Nei quadri di Jacobsen la pelle, esaltata e resa repellente nella sua superficie materica, la carne umana con le sue forme e le sue parti più disgustose, la natura e i suoi colori esasperati, creano un risultato grottesco e un vocabolario di personaggi che vivono e abbracciano i loro peggiori difetti e perversioni, esprimendo emozioni sempre difficili da decifrare. Illustrare con le sue immagini le fiabe, già spaventose e crude, dei fratelli Grimm, sarebbe una scelta probabilmente azzeccata per togliere il sonno anche agli adulti. Quando gli domando come definirebbe la sua arte, risponde: «Si spera “indefinibile”», mentre quando gli chiedo chi sia a ispirarlo, risponde che da sempre guarda a Otto Dix, pittore tedesco della Neue Sachlichkeit di inizio e metà del Novecento, di cui adora la gestione della pittura e del rendering e il suo essere stato in grado di creare le immagini più brutali ma anche i ritratti più teneri, con un umorismo sempre molto oscuro.
![Jacobsen Paura](https://wumagazine.com/wp-content/uploads/2023/05/jacobsen_erupted_teratoma.jpg)
Jacobsen, ‘Erupted Teratoma’
A ispirare il lavoro di Matteo Crepaldi, in arte Devocka (@devocka____), nato a Verbania nel 1996 e attualmente fashion designer a Milano, è invece l’amore per il cinema dell’orrore, splatter e noir ereditato dal padre cinefilo, che ha estrema- mente influito sul suo percorso artistico. «Ho sempre ammirato il trucco cinematografico e questi due generi riescono a rendere al massimo la manipolazione del materiale su un corpo. Quello che faccio io, invece, è creare le fattezze di un corpo (vivo o morto) manipolando il materiale». La sua esperienza con la parasonnia (comportamenti insoliti che si manifestano appena prima di addormentarsi, durante il sonno o al risveglio) è stata, riconosce, un grande aiuto nella realizzazione delle sue opere, diventate così un arma per esorcizzare gli incubi ricorrenti che lo assillavano e che trasfigura in sculture, dipinti e performance.

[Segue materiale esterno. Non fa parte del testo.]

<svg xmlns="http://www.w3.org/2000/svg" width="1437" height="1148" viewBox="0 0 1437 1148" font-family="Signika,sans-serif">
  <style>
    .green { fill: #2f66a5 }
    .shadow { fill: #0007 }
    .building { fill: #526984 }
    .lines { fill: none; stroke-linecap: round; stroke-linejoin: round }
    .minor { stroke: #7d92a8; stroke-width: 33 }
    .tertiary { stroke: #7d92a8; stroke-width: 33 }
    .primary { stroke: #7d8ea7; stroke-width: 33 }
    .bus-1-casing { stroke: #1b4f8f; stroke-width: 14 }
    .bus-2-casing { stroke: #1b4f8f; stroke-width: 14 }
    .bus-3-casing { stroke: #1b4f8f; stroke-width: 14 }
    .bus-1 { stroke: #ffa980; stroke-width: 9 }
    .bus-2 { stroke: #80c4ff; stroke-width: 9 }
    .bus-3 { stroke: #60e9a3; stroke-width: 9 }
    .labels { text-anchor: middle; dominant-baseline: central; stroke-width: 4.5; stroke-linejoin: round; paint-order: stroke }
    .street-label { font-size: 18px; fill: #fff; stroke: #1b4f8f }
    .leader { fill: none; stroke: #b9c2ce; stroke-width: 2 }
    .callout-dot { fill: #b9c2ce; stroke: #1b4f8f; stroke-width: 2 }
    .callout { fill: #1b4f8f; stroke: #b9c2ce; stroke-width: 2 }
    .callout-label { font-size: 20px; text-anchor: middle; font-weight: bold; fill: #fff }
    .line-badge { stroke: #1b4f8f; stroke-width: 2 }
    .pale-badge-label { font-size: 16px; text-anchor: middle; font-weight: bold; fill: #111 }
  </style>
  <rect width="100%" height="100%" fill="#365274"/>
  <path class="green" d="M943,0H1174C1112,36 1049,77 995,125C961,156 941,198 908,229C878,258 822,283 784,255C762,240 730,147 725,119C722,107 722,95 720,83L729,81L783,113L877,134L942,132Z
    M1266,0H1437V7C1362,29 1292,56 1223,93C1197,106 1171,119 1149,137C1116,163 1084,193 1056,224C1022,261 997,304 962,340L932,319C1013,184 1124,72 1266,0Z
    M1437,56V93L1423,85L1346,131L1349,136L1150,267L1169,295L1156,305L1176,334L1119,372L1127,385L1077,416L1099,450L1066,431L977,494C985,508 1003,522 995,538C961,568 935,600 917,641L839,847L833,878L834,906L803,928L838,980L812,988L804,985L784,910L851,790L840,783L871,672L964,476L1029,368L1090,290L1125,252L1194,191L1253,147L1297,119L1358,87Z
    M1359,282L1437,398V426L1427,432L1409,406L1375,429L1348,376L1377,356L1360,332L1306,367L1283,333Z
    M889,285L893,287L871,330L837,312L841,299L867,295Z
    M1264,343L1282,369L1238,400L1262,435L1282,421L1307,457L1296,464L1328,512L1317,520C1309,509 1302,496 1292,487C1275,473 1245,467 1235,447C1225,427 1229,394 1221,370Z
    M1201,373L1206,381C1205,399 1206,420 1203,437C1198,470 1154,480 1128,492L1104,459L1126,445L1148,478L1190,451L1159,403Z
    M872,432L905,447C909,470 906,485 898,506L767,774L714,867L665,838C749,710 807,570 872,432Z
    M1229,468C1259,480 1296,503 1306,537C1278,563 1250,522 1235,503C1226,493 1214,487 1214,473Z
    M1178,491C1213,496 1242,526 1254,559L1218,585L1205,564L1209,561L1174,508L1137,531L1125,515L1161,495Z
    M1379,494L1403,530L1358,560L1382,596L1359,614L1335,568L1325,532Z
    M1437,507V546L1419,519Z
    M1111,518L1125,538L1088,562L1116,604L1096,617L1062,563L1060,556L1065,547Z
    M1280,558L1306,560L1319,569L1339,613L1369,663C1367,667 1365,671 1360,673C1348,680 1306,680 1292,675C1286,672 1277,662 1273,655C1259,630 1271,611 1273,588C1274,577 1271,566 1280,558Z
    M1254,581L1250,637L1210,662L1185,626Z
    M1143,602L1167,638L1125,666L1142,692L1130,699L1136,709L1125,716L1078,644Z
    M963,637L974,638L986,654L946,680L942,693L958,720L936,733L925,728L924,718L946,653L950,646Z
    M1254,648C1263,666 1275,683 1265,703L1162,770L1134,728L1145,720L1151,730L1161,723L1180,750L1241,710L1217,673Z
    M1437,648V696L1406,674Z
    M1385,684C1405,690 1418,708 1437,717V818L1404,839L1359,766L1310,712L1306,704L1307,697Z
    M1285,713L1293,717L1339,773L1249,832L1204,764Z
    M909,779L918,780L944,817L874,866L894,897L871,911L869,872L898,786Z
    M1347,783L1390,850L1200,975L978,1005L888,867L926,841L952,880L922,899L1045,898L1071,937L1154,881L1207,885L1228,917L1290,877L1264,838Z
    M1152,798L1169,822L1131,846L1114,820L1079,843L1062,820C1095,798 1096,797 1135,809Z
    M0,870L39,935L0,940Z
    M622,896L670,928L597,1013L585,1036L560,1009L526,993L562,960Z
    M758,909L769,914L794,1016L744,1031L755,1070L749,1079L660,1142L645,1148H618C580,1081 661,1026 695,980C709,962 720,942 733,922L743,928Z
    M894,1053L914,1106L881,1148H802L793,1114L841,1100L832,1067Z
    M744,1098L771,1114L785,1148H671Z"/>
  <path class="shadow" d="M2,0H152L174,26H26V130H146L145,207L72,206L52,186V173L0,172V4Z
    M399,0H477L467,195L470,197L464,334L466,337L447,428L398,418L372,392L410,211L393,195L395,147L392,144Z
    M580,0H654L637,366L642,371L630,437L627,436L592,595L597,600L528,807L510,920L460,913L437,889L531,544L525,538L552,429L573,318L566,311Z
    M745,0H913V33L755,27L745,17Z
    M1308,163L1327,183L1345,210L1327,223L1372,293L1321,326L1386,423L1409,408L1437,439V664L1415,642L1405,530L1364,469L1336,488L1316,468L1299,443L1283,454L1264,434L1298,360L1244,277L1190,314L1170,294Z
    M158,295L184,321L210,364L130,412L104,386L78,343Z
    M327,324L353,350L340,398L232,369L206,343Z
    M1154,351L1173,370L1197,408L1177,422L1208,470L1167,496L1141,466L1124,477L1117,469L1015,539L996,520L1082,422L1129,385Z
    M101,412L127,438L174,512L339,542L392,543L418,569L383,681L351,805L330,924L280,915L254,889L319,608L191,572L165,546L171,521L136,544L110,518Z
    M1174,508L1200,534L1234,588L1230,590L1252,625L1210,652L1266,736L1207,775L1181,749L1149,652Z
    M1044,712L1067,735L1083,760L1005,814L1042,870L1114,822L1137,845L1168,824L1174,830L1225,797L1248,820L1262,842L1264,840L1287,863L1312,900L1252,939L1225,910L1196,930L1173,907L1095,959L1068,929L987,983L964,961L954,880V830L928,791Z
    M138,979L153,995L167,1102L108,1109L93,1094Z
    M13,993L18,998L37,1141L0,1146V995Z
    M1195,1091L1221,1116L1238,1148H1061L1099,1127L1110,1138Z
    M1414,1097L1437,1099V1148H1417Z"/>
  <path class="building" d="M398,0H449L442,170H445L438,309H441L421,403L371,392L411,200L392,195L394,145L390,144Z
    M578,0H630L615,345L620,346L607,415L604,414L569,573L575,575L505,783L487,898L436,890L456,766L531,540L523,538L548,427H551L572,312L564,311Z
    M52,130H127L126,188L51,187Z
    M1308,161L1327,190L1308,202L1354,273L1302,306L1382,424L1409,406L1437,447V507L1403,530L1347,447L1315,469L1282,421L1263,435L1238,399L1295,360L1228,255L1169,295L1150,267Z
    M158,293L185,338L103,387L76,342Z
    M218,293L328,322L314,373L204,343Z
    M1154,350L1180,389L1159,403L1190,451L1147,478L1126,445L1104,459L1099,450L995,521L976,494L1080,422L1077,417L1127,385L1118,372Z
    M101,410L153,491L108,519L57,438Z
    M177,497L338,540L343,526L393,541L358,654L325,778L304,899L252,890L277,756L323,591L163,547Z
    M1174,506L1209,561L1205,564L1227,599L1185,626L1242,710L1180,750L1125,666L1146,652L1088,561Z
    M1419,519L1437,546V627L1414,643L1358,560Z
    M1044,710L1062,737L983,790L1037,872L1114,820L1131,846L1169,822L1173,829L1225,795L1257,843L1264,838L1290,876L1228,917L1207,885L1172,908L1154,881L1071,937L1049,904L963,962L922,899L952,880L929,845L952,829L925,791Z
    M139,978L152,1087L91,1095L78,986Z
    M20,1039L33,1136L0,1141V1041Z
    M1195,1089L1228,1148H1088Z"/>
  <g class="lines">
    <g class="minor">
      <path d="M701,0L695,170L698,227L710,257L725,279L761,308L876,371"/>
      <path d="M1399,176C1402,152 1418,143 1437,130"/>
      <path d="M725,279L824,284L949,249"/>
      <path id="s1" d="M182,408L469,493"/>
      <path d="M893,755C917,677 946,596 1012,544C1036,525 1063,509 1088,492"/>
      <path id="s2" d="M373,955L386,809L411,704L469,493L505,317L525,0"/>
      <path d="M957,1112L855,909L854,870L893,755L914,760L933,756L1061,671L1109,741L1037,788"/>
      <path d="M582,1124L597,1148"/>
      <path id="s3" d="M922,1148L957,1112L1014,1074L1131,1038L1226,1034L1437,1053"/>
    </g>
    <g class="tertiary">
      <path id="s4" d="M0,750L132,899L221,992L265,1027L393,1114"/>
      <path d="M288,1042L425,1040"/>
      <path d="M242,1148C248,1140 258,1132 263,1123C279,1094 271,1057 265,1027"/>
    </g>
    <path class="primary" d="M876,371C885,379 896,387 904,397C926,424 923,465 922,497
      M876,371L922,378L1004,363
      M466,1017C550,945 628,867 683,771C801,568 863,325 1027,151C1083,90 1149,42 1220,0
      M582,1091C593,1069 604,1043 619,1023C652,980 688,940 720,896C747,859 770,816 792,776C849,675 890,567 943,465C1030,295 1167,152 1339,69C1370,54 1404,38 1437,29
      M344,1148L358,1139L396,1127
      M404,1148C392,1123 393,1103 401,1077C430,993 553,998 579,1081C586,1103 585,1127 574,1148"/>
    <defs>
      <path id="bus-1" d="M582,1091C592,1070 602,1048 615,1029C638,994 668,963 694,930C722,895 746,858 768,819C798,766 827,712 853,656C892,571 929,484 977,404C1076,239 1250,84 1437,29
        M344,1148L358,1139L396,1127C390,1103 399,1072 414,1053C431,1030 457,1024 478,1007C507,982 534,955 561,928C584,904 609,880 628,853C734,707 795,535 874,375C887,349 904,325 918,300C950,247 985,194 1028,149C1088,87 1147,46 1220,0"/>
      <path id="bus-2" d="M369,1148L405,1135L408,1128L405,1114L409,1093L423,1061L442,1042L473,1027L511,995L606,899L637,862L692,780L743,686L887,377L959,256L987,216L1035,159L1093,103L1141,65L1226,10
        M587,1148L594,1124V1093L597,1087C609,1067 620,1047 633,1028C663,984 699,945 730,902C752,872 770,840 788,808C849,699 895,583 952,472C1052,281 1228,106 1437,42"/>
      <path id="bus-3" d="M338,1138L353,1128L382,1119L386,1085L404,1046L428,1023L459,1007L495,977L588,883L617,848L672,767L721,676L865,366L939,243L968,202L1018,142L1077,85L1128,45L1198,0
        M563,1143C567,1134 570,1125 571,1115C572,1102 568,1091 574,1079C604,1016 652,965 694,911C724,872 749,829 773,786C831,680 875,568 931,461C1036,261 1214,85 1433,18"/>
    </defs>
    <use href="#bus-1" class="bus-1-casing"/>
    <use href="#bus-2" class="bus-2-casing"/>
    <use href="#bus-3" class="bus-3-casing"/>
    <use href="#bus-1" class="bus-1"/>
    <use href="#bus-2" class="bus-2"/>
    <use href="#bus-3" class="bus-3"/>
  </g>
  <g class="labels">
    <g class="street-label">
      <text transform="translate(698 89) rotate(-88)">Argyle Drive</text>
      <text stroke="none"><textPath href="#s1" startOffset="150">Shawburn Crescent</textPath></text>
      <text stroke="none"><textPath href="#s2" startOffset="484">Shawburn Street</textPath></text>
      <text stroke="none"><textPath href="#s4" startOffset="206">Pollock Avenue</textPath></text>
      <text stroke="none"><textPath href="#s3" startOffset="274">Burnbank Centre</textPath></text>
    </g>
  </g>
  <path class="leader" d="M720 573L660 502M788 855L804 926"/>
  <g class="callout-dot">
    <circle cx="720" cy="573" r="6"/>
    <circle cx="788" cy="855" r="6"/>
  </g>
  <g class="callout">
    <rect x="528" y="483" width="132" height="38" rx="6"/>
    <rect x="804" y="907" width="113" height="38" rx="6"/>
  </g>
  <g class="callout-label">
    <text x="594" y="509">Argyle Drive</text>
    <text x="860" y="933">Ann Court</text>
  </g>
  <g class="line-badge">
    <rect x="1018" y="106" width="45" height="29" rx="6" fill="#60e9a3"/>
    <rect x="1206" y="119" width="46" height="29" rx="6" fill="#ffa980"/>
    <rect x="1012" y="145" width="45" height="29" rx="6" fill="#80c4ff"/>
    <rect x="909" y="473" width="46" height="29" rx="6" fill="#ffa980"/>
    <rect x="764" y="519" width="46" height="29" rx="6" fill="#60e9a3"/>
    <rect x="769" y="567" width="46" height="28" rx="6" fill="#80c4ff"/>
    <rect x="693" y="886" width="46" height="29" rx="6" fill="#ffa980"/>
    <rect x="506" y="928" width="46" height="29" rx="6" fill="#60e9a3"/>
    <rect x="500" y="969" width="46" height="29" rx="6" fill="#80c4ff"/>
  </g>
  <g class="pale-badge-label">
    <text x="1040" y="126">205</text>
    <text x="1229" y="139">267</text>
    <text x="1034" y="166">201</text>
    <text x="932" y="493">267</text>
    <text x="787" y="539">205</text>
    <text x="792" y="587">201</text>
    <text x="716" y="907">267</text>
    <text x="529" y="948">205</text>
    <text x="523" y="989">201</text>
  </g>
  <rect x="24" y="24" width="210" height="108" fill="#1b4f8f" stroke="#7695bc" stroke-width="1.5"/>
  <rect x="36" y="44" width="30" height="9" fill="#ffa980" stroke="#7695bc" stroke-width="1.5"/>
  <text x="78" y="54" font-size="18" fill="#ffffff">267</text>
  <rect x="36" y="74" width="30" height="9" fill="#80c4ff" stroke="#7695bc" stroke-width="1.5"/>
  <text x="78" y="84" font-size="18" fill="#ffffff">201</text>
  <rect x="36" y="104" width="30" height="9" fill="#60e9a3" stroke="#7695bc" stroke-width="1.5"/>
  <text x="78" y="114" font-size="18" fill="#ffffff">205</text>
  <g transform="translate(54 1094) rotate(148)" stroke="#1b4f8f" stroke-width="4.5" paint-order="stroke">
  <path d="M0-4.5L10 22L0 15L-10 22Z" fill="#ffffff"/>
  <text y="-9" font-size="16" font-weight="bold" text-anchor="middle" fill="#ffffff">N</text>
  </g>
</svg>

Nei suoi lavori, a base di lattice liquido, vernice semi-solidificata, plastica e capelli finti, applicati spesso su di sé per trasformarsi in creature terrificanti, risuona uno dei suoi riferimenti, Francis Bacon. «Amo la malattia mentale» racconta, «perché la temo e perché è diventata una delle mie più grandi fobie. Sono ammaliato dal fascino delle deformazioni e quei volti e quei corpi contorti come la mente di Bacon mi tornano sempre alla mente quando dipingo o scolpisco». La sua arte è esplicita, ma vela la violenza che richiama, nascondendola, perché non c’è per Devocka bisogno di rappresentarla attraverso un realismo estremo. «Il realismo c’è, ma più che notarlo, lo senti. La mia intenzione è di suscitare una tale repulsione nello spettatore da ammaliarlo e indurlo a un confronto con le sue paure più intime e inconsce. Non c’è niente di meglio che combattere le proprie angosce stando al loro fianco».